You really need to not post what I've just posted and attempt to reframe it.

I didn’t.

floribunda18 · 09/08/2023 14:26

Women did work when they had pre-school children both pre and post industrial revolution. When the children were big enough they were set to work also.

It's you who need to look at the bigger picture @Blossomtoes and your fairly poor knowledge of the 20th century through misogyny tinted spectacles.

RosesAndHellebores · 09/08/2023 14:28

Gosh@kimonoblues, you have got your primary school teacher telling off hat on haven't you. Perhaps I should have said dd teaches at an SEN, independently funded, specialist school, ages 7 to 16. At no point in my post did I say she was a state primary school. Marks off for lack of attention to detail and generalisations Miss.

Blossomtoes · 09/08/2023 14:31

Women did work when they had pre-school children both pre and post industrial revolution. When the children were big enough they were set to work also.

Not during the period of second wave feminism in the western world which is what we’re discussing here. My knowledge of the 70s and 80s is lived experience as a feminist so I’d venture to suggest it’s rather more accurate than yours.

Countrydiary · 09/08/2023 14:37

SequentialAnalyst · 09/08/2023 12:54

Absolutely! And then it seems to be somehow our fault if we got free higher education, as I did.

After the war, parents wanted the best for their children.
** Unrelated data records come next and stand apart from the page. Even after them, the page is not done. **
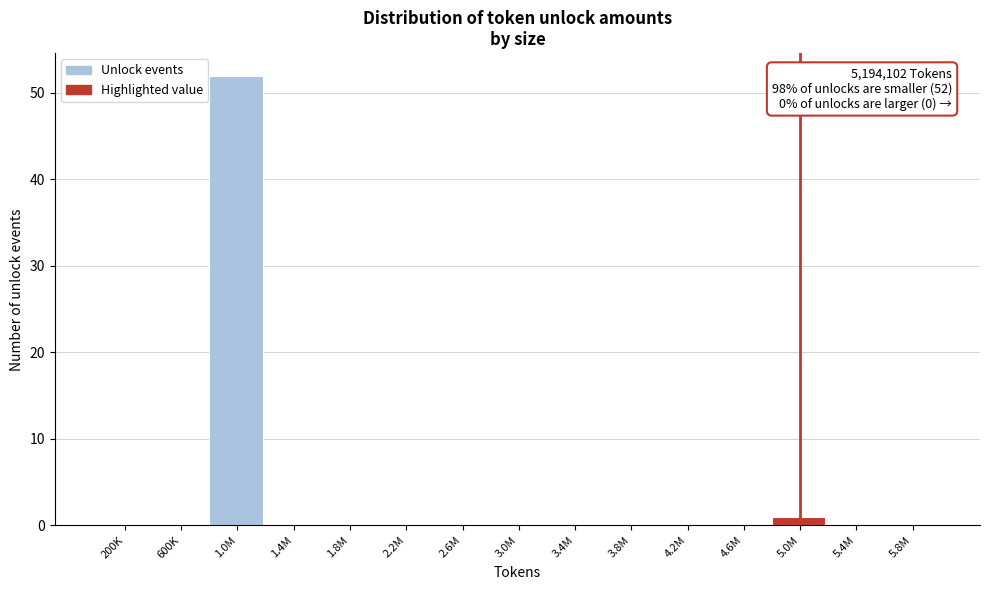

Reading left to right, what are all the values shown in this chart?

200K=0	600K=0	1.0M=52	1.4M=0	1.8M=0	2.2M=0	2.6M=0	3.0M=0	3.4M=0	3.8M=0	4.2M=0	4.6M=0	5.0M=1	5.4M=0	5.8M=0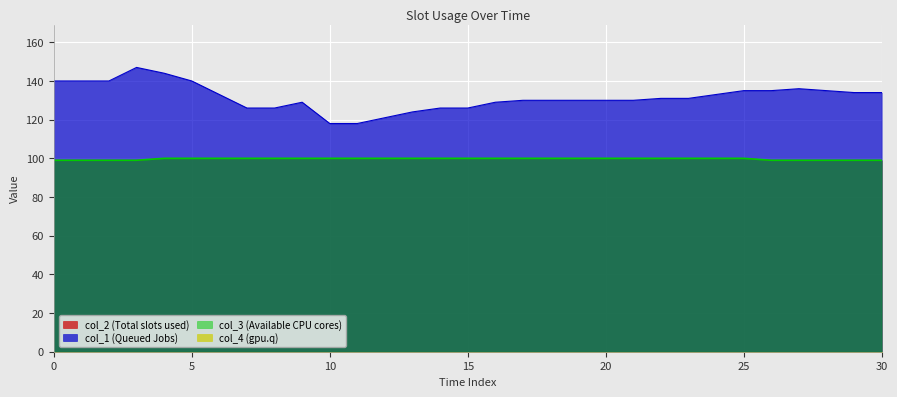

True or false: col_2 and col_1 intersect in this chart.

False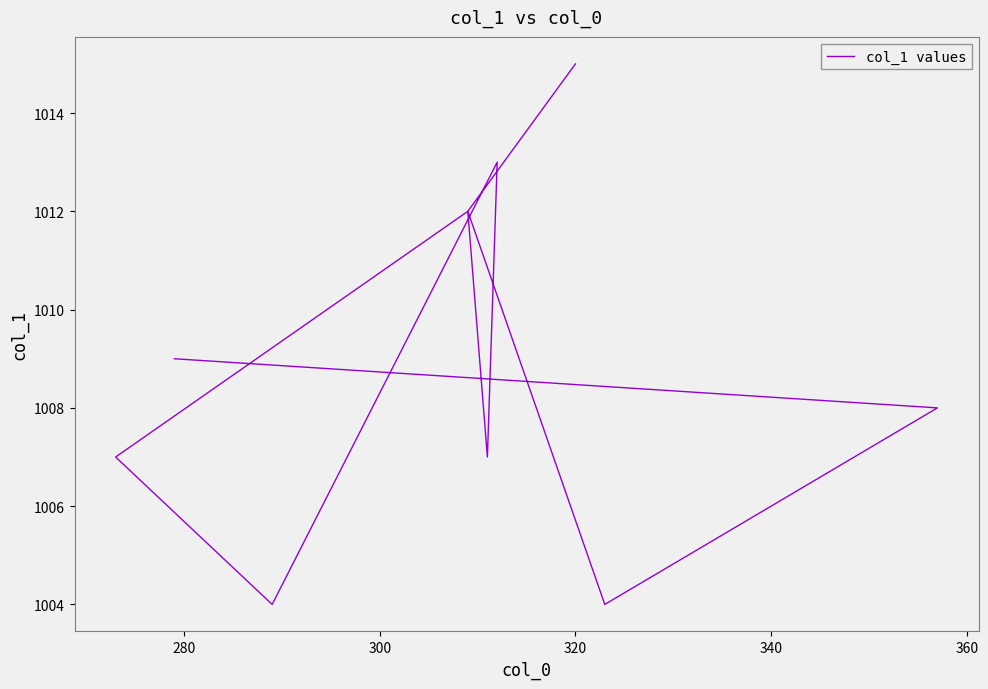

The value at 300 is 304. True or false?

False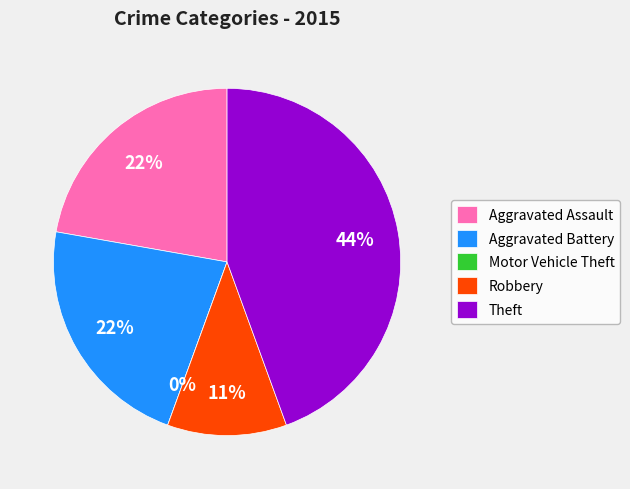

What is the change in value from Aggravated Battery to Robbery?

-1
And now the children are being blamed for that.

Yes and when those children were in charge a lot of decisions were made that led to the current mess.

I don’t actually think you can blame all boomers for this, but you can’t have it both ways.

Sabrinasummersamples · 09/08/2023 14:52

The thing is @RosesAndHellebores whether you take private SEN salary or state salary doesn't really matter when framed against the income to house price ratio which was given above. Either way the house in question was originally approximately 2 X the teacher's salary and now it's AT LEAST 17 times. And that's if we use £70k as the teachers salary. And I don't personally know any teachers earning that much . If you were to compare it to my salary then it's 34 times. Clearly times were easier back then. Even if people do spend £5 on a coffee or whatever now.

Jamtartforme · 09/08/2023 15:00

Blossomtoes · 09/08/2023 13:55

That’s the boomer generation. Has it really not sunk in that those were the years in which women were having children during which they took time out because there was no option? Do you genuinely not understand the implications of no childcare?

I do but it also means your ‘vast majority worked their entire lives’ isn’t true, doesn’t it?

I don’t understand what you don’t understand about that. It is not true that the vast majority of pensioners worked their entire lives, regardless of their reasons for being economically inactive/unemployed.

You said it was true, I’ve proved it isn’t. I haven’t made a value judgement, I’m just pointing out that what you said was incorrect. And for some reason it’s riled you.

Blossomtoes · 09/08/2023 15:06

It is true. You’re nit picking over 25% of the population who were economically inactive for a small percentage of their working life. Even if it was all their working lives that leaves 75% which was a majority when I was taught maths.